### Short task
Reproduce every line of the following entries verbatim, keeping their original order.

### Excerpted records
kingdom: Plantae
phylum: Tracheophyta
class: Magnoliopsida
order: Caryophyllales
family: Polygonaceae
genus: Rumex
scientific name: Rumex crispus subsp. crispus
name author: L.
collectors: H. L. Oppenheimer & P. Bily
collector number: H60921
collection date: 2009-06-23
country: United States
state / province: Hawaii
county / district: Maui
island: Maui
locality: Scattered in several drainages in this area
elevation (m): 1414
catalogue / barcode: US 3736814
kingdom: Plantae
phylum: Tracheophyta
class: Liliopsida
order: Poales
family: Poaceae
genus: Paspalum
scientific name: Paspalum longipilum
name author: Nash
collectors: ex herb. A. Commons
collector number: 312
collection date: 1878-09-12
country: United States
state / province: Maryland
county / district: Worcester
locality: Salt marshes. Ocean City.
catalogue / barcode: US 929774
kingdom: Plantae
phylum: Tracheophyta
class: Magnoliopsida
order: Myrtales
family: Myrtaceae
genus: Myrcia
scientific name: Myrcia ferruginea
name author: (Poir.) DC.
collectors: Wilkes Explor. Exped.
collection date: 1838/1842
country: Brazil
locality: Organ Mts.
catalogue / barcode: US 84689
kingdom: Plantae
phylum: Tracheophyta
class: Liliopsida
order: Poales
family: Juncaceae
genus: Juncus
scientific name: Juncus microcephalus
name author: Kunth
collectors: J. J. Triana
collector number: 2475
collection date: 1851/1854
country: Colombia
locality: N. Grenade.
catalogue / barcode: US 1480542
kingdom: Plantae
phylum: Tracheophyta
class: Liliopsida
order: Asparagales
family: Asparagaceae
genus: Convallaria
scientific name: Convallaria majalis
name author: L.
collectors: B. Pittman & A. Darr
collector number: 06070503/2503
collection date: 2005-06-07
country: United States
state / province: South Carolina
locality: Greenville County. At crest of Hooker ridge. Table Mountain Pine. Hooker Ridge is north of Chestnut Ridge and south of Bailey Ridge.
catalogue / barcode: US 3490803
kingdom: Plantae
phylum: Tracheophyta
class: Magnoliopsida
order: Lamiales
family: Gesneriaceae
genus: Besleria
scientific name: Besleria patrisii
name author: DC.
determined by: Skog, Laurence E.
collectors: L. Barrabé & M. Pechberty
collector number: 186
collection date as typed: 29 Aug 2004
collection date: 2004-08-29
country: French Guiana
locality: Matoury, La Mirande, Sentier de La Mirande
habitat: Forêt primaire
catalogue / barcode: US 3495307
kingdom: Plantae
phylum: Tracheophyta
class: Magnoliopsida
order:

### Reply to the task
kingdom: Plantae
phylum: Tracheophyta
class: Magnoliopsida
order: Caryophyllales
family: Polygonaceae
genus: Rumex
scientific name: Rumex crispus subsp. crispus
name author: L.
collectors: H. L. Oppenheimer & P. Bily
collector number: H60921
collection date: 2009-06-23
country: United States
state / province: Hawaii
county / district: Maui
island: Maui
locality: Scattered in several drainages in this area
elevation (m): 1414
catalogue / barcode: US 3736814
kingdom: Plantae
phylum: Tracheophyta
class: Liliopsida
order: Poales
family: Poaceae
genus: Paspalum
scientific name: Paspalum longipilum
name author: Nash
collectors: ex herb. A. Commons
collector number: 312
collection date: 1878-09-12
country: United States
state / province: Maryland
county / district: Worcester
locality: Salt marshes. Ocean City.
catalogue / barcode: US 929774
kingdom: Plantae
phylum: Tracheophyta
class: Magnoliopsida
order: Myrtales
family: Myrtaceae
genus: Myrcia
scientific name: Myrcia ferruginea
name author: (Poir.) DC.
collectors: Wilkes Explor. Exped.
collection date: 1838/1842
country: Brazil
locality: Organ Mts.
catalogue / barcode: US 84689
kingdom: Plantae
phylum: Tracheophyta
class: Liliopsida
order: Poales
family: Juncaceae
genus: Juncus
scientific name: Juncus microcephalus
name author: Kunth
collectors: J. J. Triana
collector number: 2475
collection date: 1851/1854
country: Colombia
locality: N. Grenade.
catalogue / barcode: US 1480542
kingdom: Plantae
phylum: Tracheophyta
class: Liliopsida
order: Asparagales
family: Asparagaceae
genus: Convallaria
scientific name: Convallaria majalis
name author: L.
collectors: B. Pittman & A. Darr
collector number: 06070503/2503
collection date: 2005-06-07
country: United States
state / province: South Carolina
locality: Greenville County. At crest of Hooker ridge. Table Mountain Pine. Hooker Ridge is north of Chestnut Ridge and south of Bailey Ridge.
catalogue / barcode: US 3490803
kingdom: Plantae
phylum: Tracheophyta
class: Magnoliopsida
order: Lamiales
family: Gesneriaceae
genus: Besleria
scientific name: Besleria patrisii
name author: DC.
determined by: Skog, Laurence E.
collectors: L. Barrabé & M. Pechberty
collector number: 186
collection date as typed: 29 Aug 2004
collection date: 2004-08-29
country: French Guiana
locality: Matoury, La Mirande, Sentier de La Mirande
habitat: Forêt primaire
catalogue / barcode: US 3495307
kingdom: Plantae
phylum: Tracheophyta
class: Magnoliopsida
order:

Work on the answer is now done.